=== Section Start ===
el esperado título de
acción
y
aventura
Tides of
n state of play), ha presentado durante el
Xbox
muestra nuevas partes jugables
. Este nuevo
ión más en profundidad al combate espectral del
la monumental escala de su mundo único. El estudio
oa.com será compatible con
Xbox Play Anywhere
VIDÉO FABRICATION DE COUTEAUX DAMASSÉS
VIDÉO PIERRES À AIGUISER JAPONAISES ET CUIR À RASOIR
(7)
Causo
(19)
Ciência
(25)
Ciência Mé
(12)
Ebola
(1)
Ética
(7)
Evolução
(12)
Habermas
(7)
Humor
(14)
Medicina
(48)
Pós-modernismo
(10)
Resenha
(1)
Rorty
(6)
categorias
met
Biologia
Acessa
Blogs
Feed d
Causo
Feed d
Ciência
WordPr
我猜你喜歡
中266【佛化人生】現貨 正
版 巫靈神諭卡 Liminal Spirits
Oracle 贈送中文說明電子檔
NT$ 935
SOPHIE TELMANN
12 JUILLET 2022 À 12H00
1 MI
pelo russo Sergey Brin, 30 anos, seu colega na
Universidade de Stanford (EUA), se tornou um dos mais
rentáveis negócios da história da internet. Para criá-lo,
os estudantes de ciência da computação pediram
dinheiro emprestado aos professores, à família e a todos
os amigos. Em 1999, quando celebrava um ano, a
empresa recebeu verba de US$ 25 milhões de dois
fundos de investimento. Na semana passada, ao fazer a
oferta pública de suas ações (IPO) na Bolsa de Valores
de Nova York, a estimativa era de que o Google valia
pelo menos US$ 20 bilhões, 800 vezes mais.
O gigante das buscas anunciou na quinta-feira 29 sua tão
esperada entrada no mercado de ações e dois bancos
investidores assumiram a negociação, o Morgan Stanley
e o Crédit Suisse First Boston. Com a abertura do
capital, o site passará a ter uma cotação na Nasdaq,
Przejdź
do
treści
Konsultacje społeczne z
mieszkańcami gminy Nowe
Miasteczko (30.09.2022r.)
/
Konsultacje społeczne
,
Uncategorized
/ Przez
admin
=== Section End ===
=== Section Start ===
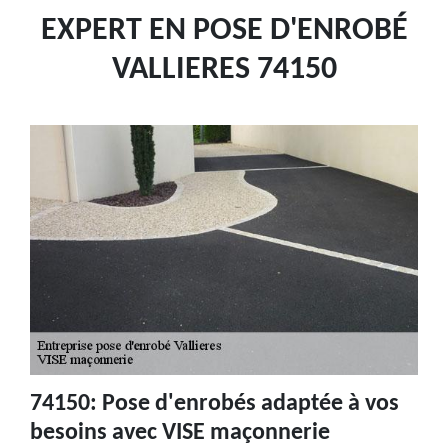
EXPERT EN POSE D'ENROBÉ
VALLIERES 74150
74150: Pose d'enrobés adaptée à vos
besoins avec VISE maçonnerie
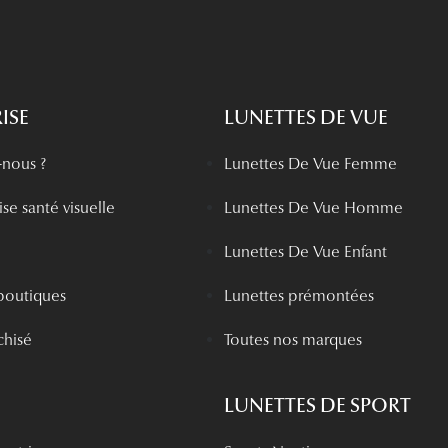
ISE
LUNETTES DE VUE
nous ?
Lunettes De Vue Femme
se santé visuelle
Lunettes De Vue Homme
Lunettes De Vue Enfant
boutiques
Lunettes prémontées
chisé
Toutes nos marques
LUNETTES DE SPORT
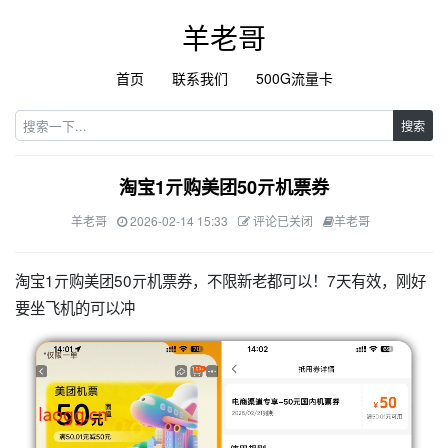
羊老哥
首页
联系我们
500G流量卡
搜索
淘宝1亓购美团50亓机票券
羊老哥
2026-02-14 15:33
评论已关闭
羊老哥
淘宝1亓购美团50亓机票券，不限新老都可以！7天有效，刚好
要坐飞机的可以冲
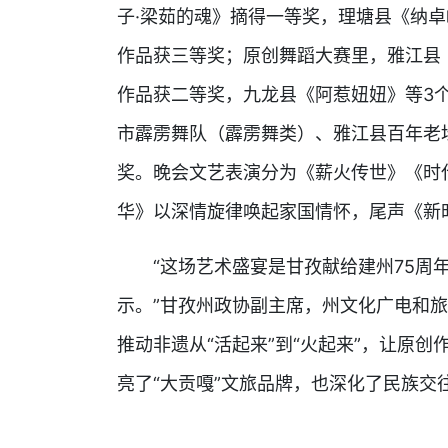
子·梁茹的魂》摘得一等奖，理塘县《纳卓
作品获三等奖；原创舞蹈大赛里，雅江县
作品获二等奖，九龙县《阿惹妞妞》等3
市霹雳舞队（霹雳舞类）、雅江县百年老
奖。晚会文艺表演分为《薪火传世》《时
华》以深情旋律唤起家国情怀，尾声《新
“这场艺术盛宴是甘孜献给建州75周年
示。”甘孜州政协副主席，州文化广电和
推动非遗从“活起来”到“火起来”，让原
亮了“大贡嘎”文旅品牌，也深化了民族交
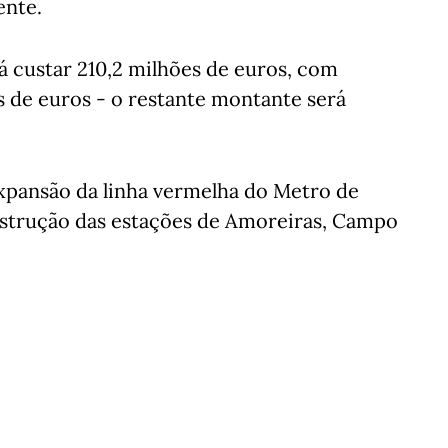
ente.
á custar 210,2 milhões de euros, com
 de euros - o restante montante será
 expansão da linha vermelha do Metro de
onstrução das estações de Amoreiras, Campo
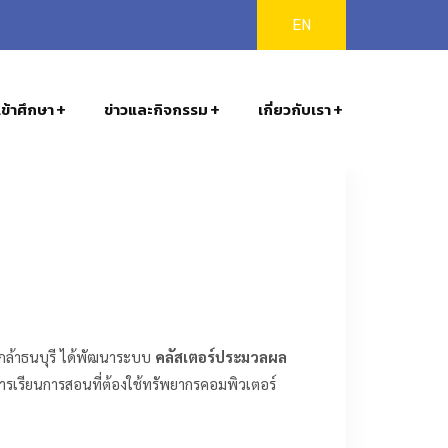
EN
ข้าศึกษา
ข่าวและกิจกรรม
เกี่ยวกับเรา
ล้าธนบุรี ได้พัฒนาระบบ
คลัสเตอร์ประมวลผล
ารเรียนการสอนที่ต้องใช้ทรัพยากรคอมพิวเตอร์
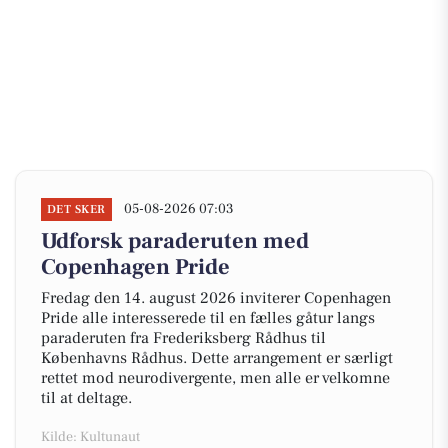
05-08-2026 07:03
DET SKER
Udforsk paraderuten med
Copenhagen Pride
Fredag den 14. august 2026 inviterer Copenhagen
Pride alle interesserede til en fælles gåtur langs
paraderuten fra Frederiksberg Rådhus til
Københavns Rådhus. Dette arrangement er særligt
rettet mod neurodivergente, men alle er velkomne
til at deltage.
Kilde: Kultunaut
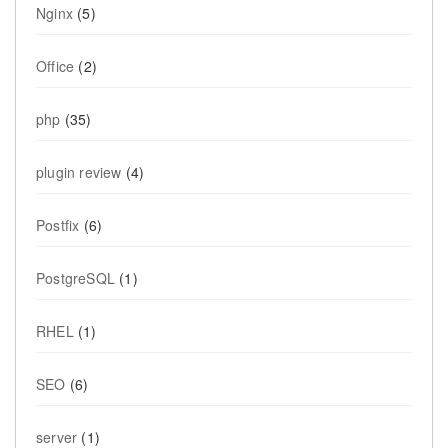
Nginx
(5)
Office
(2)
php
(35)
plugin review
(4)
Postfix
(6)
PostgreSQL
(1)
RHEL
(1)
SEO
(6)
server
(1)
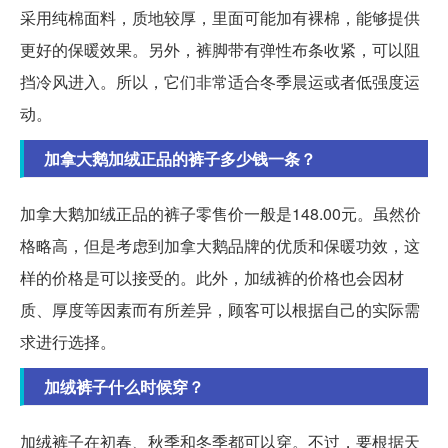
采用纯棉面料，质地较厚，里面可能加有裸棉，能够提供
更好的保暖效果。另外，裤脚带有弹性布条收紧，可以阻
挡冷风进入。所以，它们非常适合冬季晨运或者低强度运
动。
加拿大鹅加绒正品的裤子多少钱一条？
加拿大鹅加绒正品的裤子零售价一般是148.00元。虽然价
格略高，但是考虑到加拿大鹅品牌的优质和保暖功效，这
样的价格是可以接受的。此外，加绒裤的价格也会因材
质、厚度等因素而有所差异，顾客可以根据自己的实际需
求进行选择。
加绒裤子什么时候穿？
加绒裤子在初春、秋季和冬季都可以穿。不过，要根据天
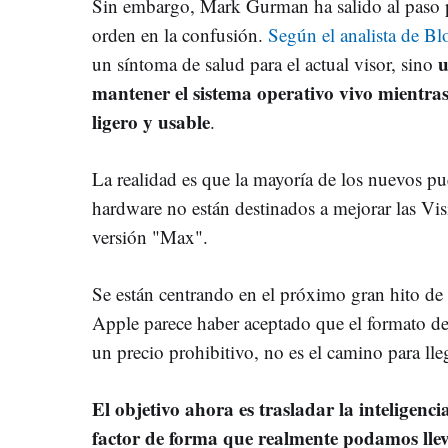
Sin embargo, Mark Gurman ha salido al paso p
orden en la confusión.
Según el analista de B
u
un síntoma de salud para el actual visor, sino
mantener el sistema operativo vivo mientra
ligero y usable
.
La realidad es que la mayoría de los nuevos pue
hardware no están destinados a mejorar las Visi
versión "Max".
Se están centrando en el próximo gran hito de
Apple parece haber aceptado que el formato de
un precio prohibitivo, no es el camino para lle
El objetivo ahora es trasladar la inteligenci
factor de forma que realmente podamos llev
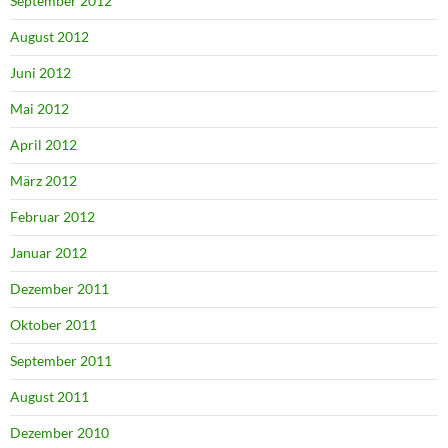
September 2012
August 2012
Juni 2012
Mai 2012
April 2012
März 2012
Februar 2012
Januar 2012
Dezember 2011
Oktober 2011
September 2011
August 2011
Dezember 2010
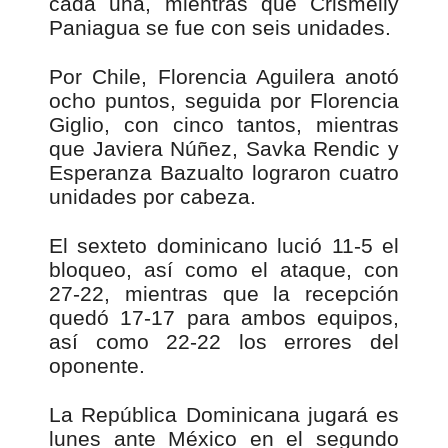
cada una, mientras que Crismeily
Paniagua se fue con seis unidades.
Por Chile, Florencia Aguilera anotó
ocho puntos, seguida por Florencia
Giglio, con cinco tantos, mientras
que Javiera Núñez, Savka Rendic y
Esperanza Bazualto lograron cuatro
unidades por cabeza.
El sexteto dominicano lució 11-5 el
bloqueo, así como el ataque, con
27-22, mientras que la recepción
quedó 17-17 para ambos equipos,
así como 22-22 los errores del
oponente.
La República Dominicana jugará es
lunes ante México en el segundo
=== Section End ===
=== Section Start ===
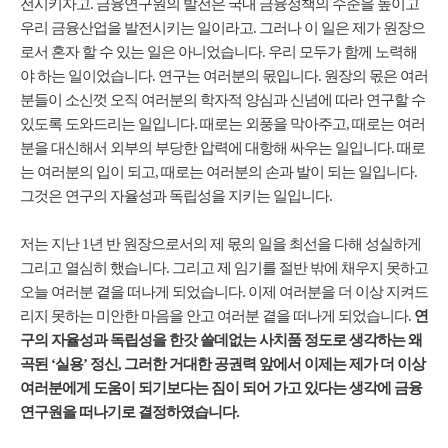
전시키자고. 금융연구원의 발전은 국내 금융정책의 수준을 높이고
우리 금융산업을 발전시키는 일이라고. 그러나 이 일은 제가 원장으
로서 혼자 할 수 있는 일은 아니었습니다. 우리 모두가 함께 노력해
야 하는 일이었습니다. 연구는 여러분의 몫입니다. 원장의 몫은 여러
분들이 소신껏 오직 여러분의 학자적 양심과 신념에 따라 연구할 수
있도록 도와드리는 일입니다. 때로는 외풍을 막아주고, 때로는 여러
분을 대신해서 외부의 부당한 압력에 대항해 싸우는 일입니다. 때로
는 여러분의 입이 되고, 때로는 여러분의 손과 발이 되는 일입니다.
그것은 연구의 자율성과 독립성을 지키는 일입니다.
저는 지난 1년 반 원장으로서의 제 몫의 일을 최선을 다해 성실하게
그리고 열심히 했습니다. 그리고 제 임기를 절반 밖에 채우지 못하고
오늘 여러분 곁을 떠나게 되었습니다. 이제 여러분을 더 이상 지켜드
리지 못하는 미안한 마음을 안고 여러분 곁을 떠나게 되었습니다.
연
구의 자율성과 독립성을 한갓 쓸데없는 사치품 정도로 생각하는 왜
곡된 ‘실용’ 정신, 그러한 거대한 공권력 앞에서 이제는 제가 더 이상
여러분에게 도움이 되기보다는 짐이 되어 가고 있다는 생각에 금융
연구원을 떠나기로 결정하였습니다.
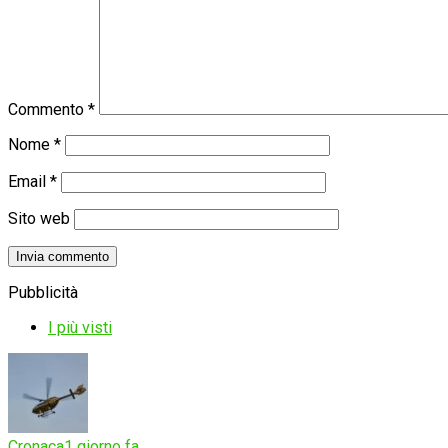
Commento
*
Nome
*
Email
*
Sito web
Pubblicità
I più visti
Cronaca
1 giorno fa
=== Section End ===
→ Problem details: Though the entries above contain pictures, none should be copied; reproduce only the lines between the one holding "September 2011" and the one holding "bloqueo, así como el ataque, con", inclusive, exactly as written.

→ Result:
September 2011
August 2011
Dezember 2010
cada una, mientras que Crismeily
Paniagua se fue con seis unidades.
Por Chile, Florencia Aguilera anotó
ocho puntos, seguida por Florencia
Giglio, con cinco tantos, mientras
que Javiera Núñez, Savka Rendic y
Esperanza Bazualto lograron cuatro
unidades por cabeza.
El sexteto dominicano lució 11-5 el
bloqueo, así como el ataque, con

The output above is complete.